Search code examples
postgresqlregexp-replace

Using regexp_replace how do t replace a string with an exception


How do I replace all occurrences of ' sub.*' with the exception of ' substation.*'?

regexp_replace("CleanString",' sub.*',' ', 'ig')

I have tried using various combinations of groupings () but still not getting it.

Using postgres regexp_replace()


Solution

  • A regular expression normally matches only things that are there, not things that are not there - you cannot simply put an "if-then-else" in there.

    However, Postgres's regex support, the manual page for which is here includes "lookahead" and "lookbehind" expressions.

    In your case, you want a *negative lookahead":

    (?!re) negative lookahead matches at any point where no substring matching re begins (AREs only)

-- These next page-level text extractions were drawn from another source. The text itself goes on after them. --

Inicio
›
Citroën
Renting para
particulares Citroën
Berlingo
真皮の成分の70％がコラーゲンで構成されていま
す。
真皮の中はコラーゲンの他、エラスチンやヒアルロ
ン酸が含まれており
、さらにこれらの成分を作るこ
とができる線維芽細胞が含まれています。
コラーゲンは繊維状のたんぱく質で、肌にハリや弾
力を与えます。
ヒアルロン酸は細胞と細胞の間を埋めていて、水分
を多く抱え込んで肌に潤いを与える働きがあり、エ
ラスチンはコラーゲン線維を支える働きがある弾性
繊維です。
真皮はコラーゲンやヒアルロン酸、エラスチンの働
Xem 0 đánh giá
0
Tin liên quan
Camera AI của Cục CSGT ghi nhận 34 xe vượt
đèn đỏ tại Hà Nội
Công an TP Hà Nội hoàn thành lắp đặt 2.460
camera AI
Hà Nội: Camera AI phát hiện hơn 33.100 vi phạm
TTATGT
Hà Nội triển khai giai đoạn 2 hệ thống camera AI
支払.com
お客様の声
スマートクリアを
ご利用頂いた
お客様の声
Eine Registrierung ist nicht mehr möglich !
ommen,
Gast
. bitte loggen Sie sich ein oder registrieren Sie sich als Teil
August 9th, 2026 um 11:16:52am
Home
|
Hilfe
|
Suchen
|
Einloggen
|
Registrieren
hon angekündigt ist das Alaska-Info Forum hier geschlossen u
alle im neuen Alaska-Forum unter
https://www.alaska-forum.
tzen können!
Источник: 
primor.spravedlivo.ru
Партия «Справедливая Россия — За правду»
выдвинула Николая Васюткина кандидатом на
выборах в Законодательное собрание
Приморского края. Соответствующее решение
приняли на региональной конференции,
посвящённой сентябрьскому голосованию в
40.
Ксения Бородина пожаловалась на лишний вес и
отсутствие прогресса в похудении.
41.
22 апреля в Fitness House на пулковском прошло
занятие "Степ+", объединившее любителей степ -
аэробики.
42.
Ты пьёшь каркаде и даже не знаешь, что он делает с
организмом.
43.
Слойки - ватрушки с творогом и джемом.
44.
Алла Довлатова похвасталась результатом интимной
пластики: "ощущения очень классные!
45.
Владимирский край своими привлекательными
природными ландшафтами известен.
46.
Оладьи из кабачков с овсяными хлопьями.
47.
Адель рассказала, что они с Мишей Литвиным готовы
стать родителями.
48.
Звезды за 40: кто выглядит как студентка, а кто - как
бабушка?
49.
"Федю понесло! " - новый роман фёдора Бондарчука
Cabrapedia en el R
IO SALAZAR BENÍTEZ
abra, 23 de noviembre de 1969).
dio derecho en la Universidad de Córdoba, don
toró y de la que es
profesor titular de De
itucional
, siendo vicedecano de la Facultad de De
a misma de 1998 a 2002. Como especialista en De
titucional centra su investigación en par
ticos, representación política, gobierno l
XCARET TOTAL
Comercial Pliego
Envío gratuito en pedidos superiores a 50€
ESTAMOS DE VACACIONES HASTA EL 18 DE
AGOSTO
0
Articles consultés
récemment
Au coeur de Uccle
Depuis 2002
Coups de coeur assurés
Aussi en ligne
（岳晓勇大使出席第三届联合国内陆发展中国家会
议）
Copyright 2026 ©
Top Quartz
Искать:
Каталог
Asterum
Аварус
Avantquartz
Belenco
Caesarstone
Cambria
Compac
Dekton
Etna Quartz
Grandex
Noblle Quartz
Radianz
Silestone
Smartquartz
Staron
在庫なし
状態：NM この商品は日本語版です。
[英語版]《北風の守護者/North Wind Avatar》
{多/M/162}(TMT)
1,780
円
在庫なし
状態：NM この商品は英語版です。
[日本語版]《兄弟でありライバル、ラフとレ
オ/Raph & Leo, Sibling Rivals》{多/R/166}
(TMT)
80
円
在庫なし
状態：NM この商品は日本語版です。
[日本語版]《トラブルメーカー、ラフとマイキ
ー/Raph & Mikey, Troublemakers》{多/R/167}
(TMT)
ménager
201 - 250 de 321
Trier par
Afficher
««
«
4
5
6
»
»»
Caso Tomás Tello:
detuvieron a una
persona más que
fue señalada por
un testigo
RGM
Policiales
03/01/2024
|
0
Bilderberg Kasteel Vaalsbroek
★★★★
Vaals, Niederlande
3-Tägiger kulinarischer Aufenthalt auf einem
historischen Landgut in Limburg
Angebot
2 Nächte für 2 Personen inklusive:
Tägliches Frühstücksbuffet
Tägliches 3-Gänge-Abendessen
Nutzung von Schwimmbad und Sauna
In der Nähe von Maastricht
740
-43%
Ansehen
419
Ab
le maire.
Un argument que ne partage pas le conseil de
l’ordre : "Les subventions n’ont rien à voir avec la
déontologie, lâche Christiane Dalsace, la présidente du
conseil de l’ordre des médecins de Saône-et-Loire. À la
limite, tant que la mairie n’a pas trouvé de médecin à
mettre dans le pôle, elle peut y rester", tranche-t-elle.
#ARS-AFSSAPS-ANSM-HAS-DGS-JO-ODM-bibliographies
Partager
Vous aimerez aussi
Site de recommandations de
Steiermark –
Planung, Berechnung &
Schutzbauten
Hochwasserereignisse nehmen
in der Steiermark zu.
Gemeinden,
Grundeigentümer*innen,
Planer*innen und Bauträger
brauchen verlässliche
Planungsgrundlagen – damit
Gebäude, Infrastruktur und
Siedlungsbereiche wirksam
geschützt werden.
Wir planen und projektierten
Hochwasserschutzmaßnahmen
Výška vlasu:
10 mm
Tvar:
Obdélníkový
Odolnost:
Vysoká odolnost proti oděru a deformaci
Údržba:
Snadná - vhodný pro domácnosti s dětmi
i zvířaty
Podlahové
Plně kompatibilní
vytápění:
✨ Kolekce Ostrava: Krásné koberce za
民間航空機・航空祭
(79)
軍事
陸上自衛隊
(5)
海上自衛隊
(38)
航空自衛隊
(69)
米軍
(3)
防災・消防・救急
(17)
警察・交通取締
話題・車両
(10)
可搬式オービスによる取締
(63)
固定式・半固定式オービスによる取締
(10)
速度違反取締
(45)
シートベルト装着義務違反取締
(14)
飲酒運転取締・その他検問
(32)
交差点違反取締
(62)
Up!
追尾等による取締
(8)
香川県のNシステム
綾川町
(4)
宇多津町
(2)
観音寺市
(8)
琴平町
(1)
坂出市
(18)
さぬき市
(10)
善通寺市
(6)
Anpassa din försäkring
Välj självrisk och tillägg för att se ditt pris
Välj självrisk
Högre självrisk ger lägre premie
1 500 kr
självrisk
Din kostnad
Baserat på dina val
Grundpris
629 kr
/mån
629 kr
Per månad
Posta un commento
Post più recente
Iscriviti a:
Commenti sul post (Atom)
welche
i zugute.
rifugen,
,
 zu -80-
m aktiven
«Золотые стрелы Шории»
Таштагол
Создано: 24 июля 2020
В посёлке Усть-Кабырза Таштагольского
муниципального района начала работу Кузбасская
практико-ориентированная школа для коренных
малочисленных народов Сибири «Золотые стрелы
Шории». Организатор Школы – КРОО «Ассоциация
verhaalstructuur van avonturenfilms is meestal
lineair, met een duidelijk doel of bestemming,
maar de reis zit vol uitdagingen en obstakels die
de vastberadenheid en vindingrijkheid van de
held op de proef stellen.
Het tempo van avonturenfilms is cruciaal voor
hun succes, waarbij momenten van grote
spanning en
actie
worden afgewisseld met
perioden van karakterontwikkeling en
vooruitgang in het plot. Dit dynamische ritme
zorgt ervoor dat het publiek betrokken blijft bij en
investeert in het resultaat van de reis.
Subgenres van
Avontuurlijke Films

    It's important to note the phrase "at any point" - lookarounds are "zero width", so (?!station) doesn't mean "something other than station", it means "a position in the string where station isn't coming next".

    You can therefore construct your query like this:

    ' sub(?!station).*'
    

    That will match any of "sub", "foo sub", " subbar", or "foo subbar", but not any of "substation", "foo substation", " substationbar", or "foo substationbar". Since the (?!station) is zero-width, and the next token is .*, it's fine for nothing to come after " sub".

    If you want there to be something after the "sub", you could instead write:

    ' sub(?!station).+'
    

    The .+ means "at least one of something", so it will still match " subbar" and "foo subbar", but will no longer match " sub" or "foo sub".